Es un alimento que madura por dentro y llega cuando el ánimo tiembla y el pecho está vacío. Así obra la Madre: sostiene primero y enseña después. Esa leche no nos mantiene en la niñez sino que nos da la fuerza justa para hacer lo correcto. A veces sabe a paciencia, porque el rencor tarda en soltar su presa. Otras veces sabe a claridad, porque el autoengaño también es hambre. Pero siempre llega a tiempo, como la Madre que inclina el rostro, oye el llanto y, sin reproche, aproxima el pecho. Entonces el corazón aprende una formula  nueva: respirar sin prisa, hablar sin herir, corregir sin humillar. La misericordia no borra la historia sino que la vuelve habitable.
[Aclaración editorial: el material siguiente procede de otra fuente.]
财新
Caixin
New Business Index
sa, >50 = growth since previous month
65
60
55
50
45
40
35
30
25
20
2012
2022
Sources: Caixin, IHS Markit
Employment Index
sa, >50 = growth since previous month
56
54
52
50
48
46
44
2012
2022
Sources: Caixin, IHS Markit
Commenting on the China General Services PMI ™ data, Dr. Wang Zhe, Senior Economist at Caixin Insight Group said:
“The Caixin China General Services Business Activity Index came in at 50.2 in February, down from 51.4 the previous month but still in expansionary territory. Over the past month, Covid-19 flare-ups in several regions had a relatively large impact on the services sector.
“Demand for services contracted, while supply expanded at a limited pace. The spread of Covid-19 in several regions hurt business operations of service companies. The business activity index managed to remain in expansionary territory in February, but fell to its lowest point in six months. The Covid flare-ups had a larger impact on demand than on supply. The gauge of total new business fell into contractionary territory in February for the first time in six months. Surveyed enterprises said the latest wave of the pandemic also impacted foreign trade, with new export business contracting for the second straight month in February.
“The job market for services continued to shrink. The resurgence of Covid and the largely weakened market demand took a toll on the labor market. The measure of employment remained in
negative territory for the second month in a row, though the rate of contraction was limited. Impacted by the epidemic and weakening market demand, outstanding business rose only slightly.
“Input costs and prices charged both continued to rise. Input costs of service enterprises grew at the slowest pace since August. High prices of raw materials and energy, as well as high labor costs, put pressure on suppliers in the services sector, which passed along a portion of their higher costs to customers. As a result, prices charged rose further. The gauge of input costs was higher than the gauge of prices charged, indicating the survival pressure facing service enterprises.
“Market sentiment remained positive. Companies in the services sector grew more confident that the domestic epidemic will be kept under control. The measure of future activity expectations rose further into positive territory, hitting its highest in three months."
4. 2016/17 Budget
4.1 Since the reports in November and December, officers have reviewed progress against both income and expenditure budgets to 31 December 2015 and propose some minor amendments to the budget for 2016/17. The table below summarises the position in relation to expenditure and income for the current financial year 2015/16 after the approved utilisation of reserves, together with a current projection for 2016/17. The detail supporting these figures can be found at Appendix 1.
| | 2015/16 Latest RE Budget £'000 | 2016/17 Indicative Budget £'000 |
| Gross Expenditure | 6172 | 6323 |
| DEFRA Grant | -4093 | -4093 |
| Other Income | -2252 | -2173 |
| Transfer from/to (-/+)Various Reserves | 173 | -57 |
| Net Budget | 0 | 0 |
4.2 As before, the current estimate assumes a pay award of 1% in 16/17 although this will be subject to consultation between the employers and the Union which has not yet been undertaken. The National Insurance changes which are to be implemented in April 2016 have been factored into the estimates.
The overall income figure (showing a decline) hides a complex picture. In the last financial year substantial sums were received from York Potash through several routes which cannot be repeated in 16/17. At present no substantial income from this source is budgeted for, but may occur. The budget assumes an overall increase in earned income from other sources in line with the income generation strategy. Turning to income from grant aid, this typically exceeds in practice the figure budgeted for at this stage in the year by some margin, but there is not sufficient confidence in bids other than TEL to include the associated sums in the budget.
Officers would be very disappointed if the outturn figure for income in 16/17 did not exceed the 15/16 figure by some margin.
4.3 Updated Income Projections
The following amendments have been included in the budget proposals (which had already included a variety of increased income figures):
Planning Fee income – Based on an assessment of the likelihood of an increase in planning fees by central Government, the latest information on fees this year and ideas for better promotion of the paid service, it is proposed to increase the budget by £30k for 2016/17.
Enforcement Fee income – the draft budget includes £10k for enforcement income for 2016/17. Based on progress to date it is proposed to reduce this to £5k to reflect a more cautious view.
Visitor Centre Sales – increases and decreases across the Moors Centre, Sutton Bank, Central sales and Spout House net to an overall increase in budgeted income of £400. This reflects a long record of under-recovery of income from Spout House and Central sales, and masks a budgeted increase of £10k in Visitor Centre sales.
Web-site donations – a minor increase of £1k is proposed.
He visto esa leche invisible en gestos pequeños: una llamada que llega cuando ya no esperabas nada; un silencio que te deja llorar en paz; un pan partido en la mesa de alguien que también estaba cansado. Gracias a eso se entiende que la fe no es un examen, sino una casa donde el cansancio tiene sitio. Y uno puede repetir con el salmista, hasta que la frase se haga carne: “He calmado y acallado mi alma, como niño destetado en brazos de su madre” (Sal 131,2). No es evasión: es el punto de partida.

 

Porque, al ser nutridos así, estamos listos para partir el pan a los demás. Quien ha sido amamantado por Dios no muerde: ofrece. No corre para llegar primero: espera a quien se quedó atrás. La devoción verdadera termina en cuidado concreto: tiempo, escucha, abrigo, un trozo de esperanza compartida. Es el círculo simple de la gracia: lo que recibes como leche, lo devuelves como pan.

 

Esta misma Madre no nos deja sin rumbo. La mano que alimenta es también la que señala el camino; la voz que arrulla es la que llama por nuestro nombre cuando toca levantarse. Por eso, al final, solo hay un Dios y  un solo Amor con dos manos: una que cobija y otra que orienta. Una nos rehace por dentro; la otra nos pone de pie. En esa unidad caben nuestras hambres y nuestras decisiones, toda la ternura que guarda y la verdad que ilumina. Llama, entonces, sin miedo: “Madre”, para que te sostenga; “Padre”, para que te guíe. Y sal a la jornada con el corazón nutrido: hoy habrá leche para la misericordia y pan para el camino.